One of the most striking things about Eisen's tenure is the way advocates outside government describe him. Activists who deal with the environment, labor or gay rights issues often grumble about the slow pace and unambitious agenda of the White House. In contrast, people who fight for government openness, accountability and transparency practically glow when they talk about Eisen and the last two years.

"We've never had an advocate in the White House so deeply committed and aggressive on the issues of government integrity, accountability and transparency," says Fred Wertheimer of Democracy 21.

"Many of the successes on the transparency front would not have occurred without Norm continually pushing for greater openness," adds Gary Bass of OMB Watch. "We're now having a debate about how transparency works," rather than whether transparency is important. 

Danielle Brian of the Project on Government Oversight believes Eisen's effectiveness comes from his close friendship with Obama. "Everyone around him knew that if this was important to Norm, he could, if he needed to, go to the president on this. That is, in Washington, the card that everyone would love to have."

One telling story about their relationship involves the L.A. Lakers. Eisen is a lifelong fan, and when the basketball team visited the White House, Obama invited Eisen to join the team for a community service project at a Boys and Girls Club in Washington. The Lakers gave Obama an autographed ball, "and afterward, as we were heading back to the motorcade, [Obama] flipped me a no-look pass," recalls Eisen. "Fortunately, I had my wits about me, and I caught the basketball."

After that incident, some people claimed that Eisen and the president share a brain.

'We Laughed And We Cried Both'

Eisen's nomination to be ambassador ran into trouble last year.
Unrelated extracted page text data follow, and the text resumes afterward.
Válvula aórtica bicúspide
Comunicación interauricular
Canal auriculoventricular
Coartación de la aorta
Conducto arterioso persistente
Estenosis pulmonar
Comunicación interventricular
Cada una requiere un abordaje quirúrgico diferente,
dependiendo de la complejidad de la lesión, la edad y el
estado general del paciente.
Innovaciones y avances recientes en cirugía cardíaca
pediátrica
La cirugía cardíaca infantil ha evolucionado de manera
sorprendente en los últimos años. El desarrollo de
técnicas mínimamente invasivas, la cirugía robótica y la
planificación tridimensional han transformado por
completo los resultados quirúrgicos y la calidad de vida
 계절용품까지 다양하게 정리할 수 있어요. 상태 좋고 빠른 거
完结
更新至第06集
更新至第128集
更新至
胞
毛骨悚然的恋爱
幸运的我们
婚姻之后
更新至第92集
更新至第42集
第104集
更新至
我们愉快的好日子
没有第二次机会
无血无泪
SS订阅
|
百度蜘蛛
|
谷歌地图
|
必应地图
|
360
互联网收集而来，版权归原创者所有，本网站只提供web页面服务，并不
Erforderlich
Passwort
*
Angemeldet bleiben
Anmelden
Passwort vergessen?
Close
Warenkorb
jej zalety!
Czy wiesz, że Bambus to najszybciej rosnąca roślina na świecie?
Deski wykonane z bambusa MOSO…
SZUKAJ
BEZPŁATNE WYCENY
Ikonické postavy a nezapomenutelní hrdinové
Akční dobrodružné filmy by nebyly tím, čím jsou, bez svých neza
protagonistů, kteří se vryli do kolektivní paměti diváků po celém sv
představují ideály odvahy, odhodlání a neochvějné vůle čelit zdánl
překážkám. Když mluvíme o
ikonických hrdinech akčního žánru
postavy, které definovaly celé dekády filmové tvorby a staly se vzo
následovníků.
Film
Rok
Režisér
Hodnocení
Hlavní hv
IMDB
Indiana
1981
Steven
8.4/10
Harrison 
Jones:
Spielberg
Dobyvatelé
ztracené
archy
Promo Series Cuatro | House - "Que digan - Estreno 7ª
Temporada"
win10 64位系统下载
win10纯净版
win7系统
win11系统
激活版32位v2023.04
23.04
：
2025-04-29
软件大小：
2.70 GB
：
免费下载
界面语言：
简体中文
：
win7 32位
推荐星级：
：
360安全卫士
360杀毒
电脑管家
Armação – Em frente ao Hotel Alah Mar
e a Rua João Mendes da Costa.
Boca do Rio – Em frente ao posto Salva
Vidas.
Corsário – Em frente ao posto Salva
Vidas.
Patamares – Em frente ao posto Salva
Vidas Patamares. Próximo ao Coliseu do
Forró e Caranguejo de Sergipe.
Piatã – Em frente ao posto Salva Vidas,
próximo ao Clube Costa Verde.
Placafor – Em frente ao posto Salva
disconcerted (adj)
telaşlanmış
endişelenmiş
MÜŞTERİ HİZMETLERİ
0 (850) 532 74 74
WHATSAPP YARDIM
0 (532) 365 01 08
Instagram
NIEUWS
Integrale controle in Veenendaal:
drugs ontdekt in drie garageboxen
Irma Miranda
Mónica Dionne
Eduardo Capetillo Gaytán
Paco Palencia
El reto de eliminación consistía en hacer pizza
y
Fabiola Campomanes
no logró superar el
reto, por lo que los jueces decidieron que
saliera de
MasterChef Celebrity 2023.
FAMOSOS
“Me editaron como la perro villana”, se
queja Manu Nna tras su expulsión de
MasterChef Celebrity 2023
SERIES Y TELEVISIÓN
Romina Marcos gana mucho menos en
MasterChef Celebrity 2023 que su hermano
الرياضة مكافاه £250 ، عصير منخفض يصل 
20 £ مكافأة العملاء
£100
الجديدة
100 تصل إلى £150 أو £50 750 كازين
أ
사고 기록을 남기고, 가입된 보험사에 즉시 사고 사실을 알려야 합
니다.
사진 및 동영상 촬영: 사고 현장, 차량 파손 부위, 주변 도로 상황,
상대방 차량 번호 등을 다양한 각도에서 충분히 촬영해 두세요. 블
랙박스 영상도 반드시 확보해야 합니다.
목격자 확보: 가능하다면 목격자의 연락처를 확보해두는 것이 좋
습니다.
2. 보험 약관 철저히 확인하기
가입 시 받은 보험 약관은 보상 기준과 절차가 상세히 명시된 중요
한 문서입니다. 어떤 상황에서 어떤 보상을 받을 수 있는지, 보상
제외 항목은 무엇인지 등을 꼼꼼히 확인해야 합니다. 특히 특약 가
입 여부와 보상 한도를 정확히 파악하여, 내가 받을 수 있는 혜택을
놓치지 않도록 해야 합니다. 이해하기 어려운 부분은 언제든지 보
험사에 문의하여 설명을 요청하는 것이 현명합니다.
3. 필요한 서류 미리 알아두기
Republican Sen. Charles Grassley of Iowa accused Eisen of improperly firing an inspector general for partisan political reasons. Eisen and the White House denied those claims, but Grassley blocked the nomination. Obama used a recess appointment to put Eisen in the job just before Christmas.

Now, Eisen is leaving the White House to take his family to the land of his mother's birth.

"The residence of the ambassador was the headquarters of the Nazi general staff in World War II," explains Eisen. "We have the privilege to be moving in, and we will put up mezuzot on the doorposts and make the kitchen kosher." (Mezuzot are the small scrolls that mark the doorways of a Jewish home.)

While Eisen's father died many years ago, his mother is living at a Jewish retirement home in Los Angeles. She was unavailable for this story, but Eisen says she is "very, very proud" and shares the press clippings about her son with her friends at the home.

When asked how Frieda Eisen feels about her son's return to the country where she suffered through the Holocaust, Eisen says, "We laughed and we cried both. We couldn't believe it."

Correction Jan. 19, 2011

A previous Web version of this story incorrectly referred to the former Czechoslovakia as the country that attempted to extinguish Norm Eisen's family. In fact, the country was under Nazi occupation at the time, and it was the Nazis who were responsible.